“Dummy Baseball” Mattingly, Maddeningly Still Doesn’t Get It: It’s Not All About Him

10380075_10152329448543869_4245907829288880296_oLess than three weeks after Yogi Berra’s death, another Yankee demi-icon (or is it “dummy icon”)–Don Mattingly–proved something that’s clear to many of us in high school: many athletes are dumb, but some are profoundly stupid & self-centered.

In the aftermath of the Ugly Utley sliding assault which broke the leg of New York Met’s shortstop Ruben Tejada, LA Dodger Manager Don Mattingly compounded a terrible display of unsportsmanlike conduct and naked aggression with stupidity and ingratitude. Mattingly, a Yankee hero for many years in New York whose solid, non-championship play earned him the nickname “Donnie Baseball,” whined to the LA Times that everybody was picking on Utley and the Dodgers because they weren’t New York.

“If it would have been their guy, they would be saying, `David Wright, hey, he’s a gamer. He went after him. That’s the way you gotta play,’ ” Mattingly said. “But it’s our guy. It’s different.”

Wait, Dumb Donnie was just warming up.

“I know how … the New York media gets a little bit going and it gets dramatic,” Mattingly said. “But for me you can’t have it both ways. If David would have done it, it wouldn’t have been any problem here in New York.”

Yes, Don Mattingly does know how the New York Media gets. After all, the fawning, sycophantic coverage of Mattingly by the New York sports media helped perpetuate the “Donny Baseball” myth, for a player who never won a World Series and, as the alleged team leader and captain of the Yankees, led his team to precisely zero World Championships. In 14 years.

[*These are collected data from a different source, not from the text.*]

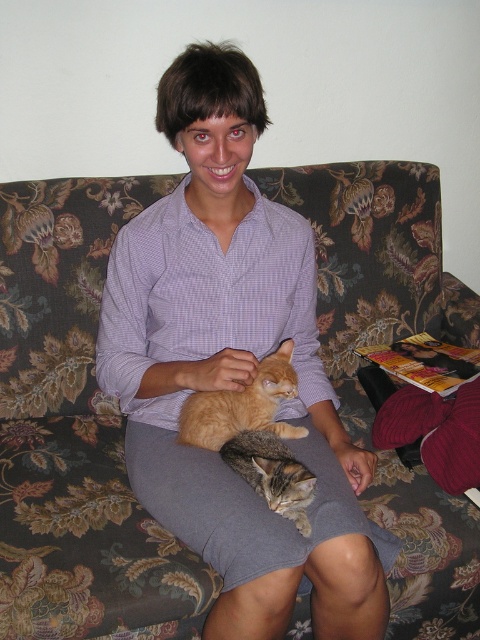
Question: Estimate the real-world distances between objects in this image. Which object is farther from the floral fabric couch at center?

Choices:
 (A) tabby fur cat at center
 (B) orange fur cat at center

Answer: (A)

Question: Is orange fur cat at center to the right of tabby fur cat at center from the viewer's perspective?

Choices:
 (A) yes
 (B) no

Answer: (B)

Question: Does floral fabric couch at center have a smaller size compared to orange fur cat at center?

Choices:
 (A) yes
 (B) no

Answer: (B)

Question: Does orange fur cat at center have a lesser width compared to tabby fur cat at center?

Choices:
 (A) no
 (B) yes

Answer: (A)

Question: Among these objects, which one is nearest to the camera?

Choices:
 (A) tabby fur cat at center
 (B) floral fabric couch at center

Answer: (A)

Question: Which point is farther to the camera?

Choices:
 (A) floral fabric couch at center
 (B) tabby fur cat at center

Answer: (A)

As a die-hard Yankee fan, who watched the self-obsessed Mattingly play in dozens of games at Yankee Stadium from 1982-1995, it was infuriating how many times this .307 lifetime hitter would swing for a single, when only an extra-base hit or home run would do. Mattingly maddeningly played “small ball”, and it reflected his lackluster leadership of the Yankees during 14 seasons. He lacked the Derek Jeter quality of grit and team-centeredness that made the Yankees into a world class championship team, again and again. He lacked the grace, big-game sense and fan-friendliness of his successor, Tino Martinez. In fact, in half as many years with the Yankees–seven–Tino hit almost as many home runs (192) as Mattingly’s paltry total of 222 round-trippers over 14 years. In that same seven year stint with the Yankees, Tino helped lead the team to four (count ‘em, Donny Baseball, FOUR) World Championships with more than 700 RBI– only 300 less than Mattingly mustered in twice as many years. Tino got it–it wasn’t all about him; Mattingly didn’t. And Tino never once got nasty with fans nor with the press, was never an ungrateful boor, nor defended the ugly tactics of anyone like Chase Utley. Baseball was a sport he loved, and he respected the humanity of his teammates and of players on other teams. In Tino Martinez’ high-class playbook, misplaced aggression had no place on the field.

Not so, Don Mattingly.

“I look at it as a baseball play,” Mattingly said before Utley’s suspension was announced. “It was a hard, aggressive, legal slide to me. “Our organization is proud of the way Chase plays. We love the way he plays. He’s got a reputation for playing the game right, playing it hard, and we’re behind him 100 percent.”

Just like Mattingly was once behind the New York fans and media 100 percent–which was never. So here’s the guy canonized by Yankee fans for being a work-a-day player, and promoted to LA Dodger coach by then-Dodger Manager Joe Torre because Torre felt sorry that Donny Baseball never won a World Championship while he was with the Yankees. So how does the ingrate respond in his first national test as a big-league manager in the playoffs? He attacks the fans and the media of New York who lionized him for his leaderless play, during the longest Championship drought in the history of the New York Yankees.

Seems like “Dummy Baseball” is a more appropriate name for the Dodger Manager who is still clueless about leadership.